I only went to Tangier in order to take the night train to Marrakesh. Unfortunately, you won't see any photos of Marrakesh. The first time I went there I went straight to the bus station in order to get to Ourzazate, in order to get to Zagora, in order to get to M'hamid, in order to see the Sahara. The camera did not survive the Sahara, so I guess my memories of Marrakesh will remain mine alone. 



Waiting in Ourzazate for the grand taxi to fill.




The kasbah in M'hamid was old and crumbly in a beautiful way, but a surprising number of people were living in buildings I'd thought crumbled beyond habitability. Did you know habitability is an actual word? I thought I was making it up, but spell-check isn't complaining.




Camel!









After two days of walking, we arrived at the high dunes.




In the morning I traipsed through the dunes in my pajamas.
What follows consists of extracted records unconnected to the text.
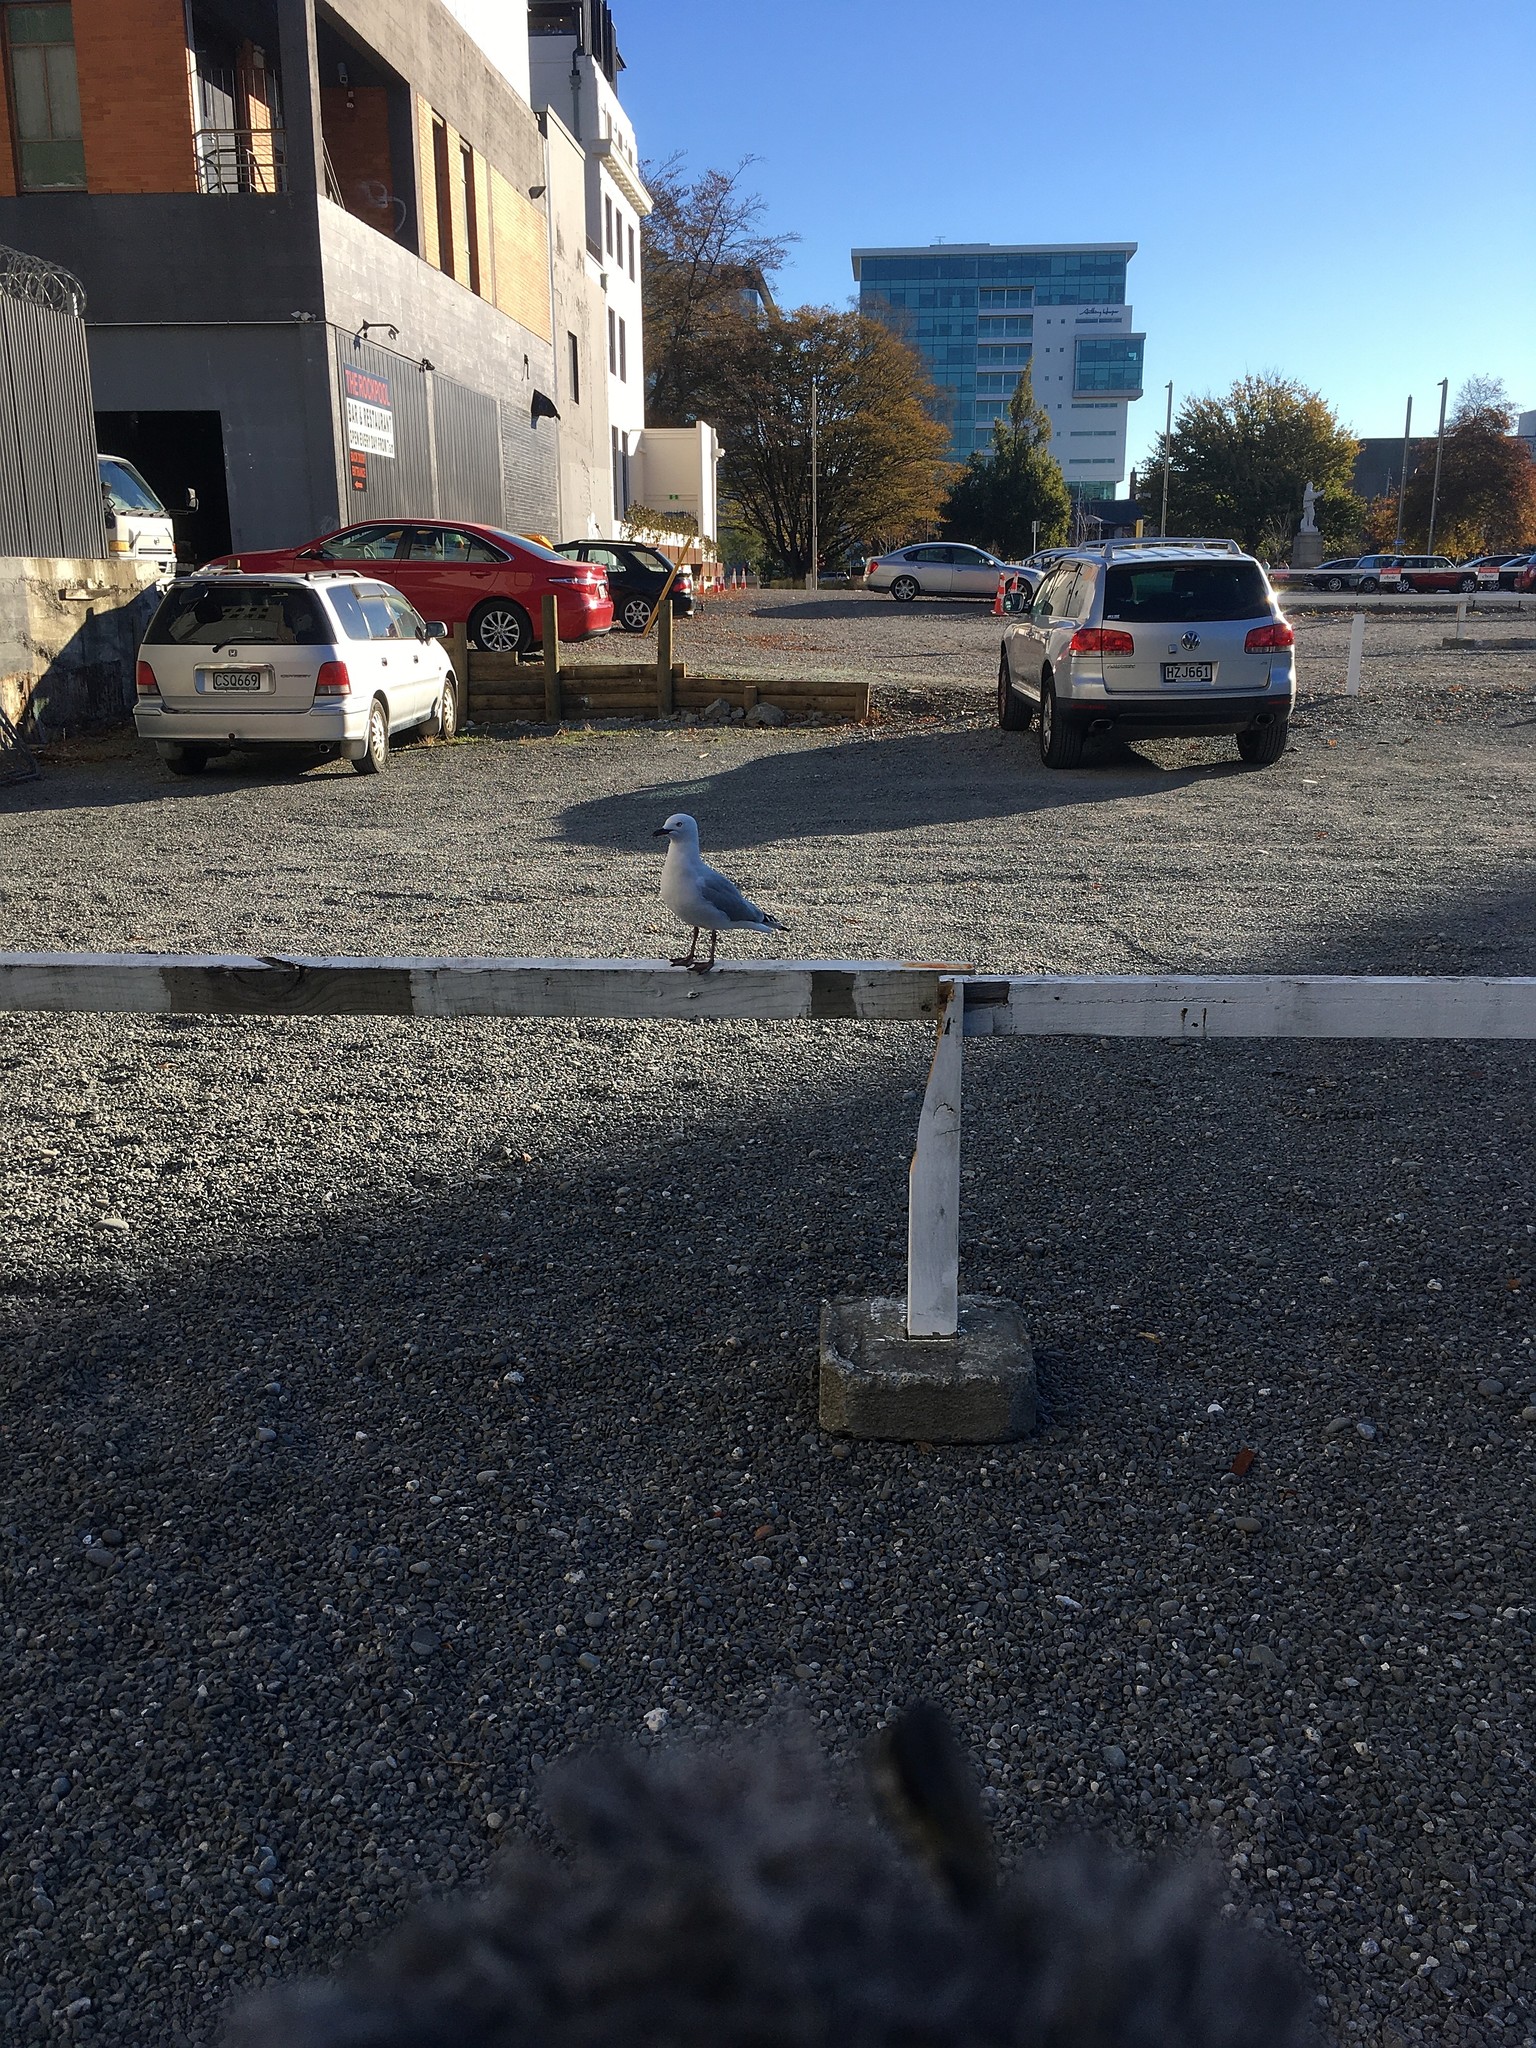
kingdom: Animalia
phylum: Chordata
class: Aves
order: Charadriiformes
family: Laridae
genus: Chroicocephalus
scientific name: Chroicocephalus novaehollandiae
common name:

This is what the non-high-dunes part of the desert looked like.




On the way back we met a caravan of three camels, two French tourists, and several nomads. At first I thought the woman had no toes, but it turned out she actually had long toes curled into the sand. But if I ever write a story about my desert adventures, I would have to make it fiction so that the French woman could be missing her toes. Something else amusing was my conversation with the French man and the non-English-speaking nomads, which went something like this: "America? Obama! McDonald's! Coca-Cola!"




I rode a camel on the way back! Relatives, fear not, I also have pictures of me sitting on the camel. I just forgot to upload them. And I will probably continue forgetting to upload them, because I appear as an unattractive blob of blanket instead of the fierce commander of the desert I felt like.









One of the rooms at the camp where we left from and returned to.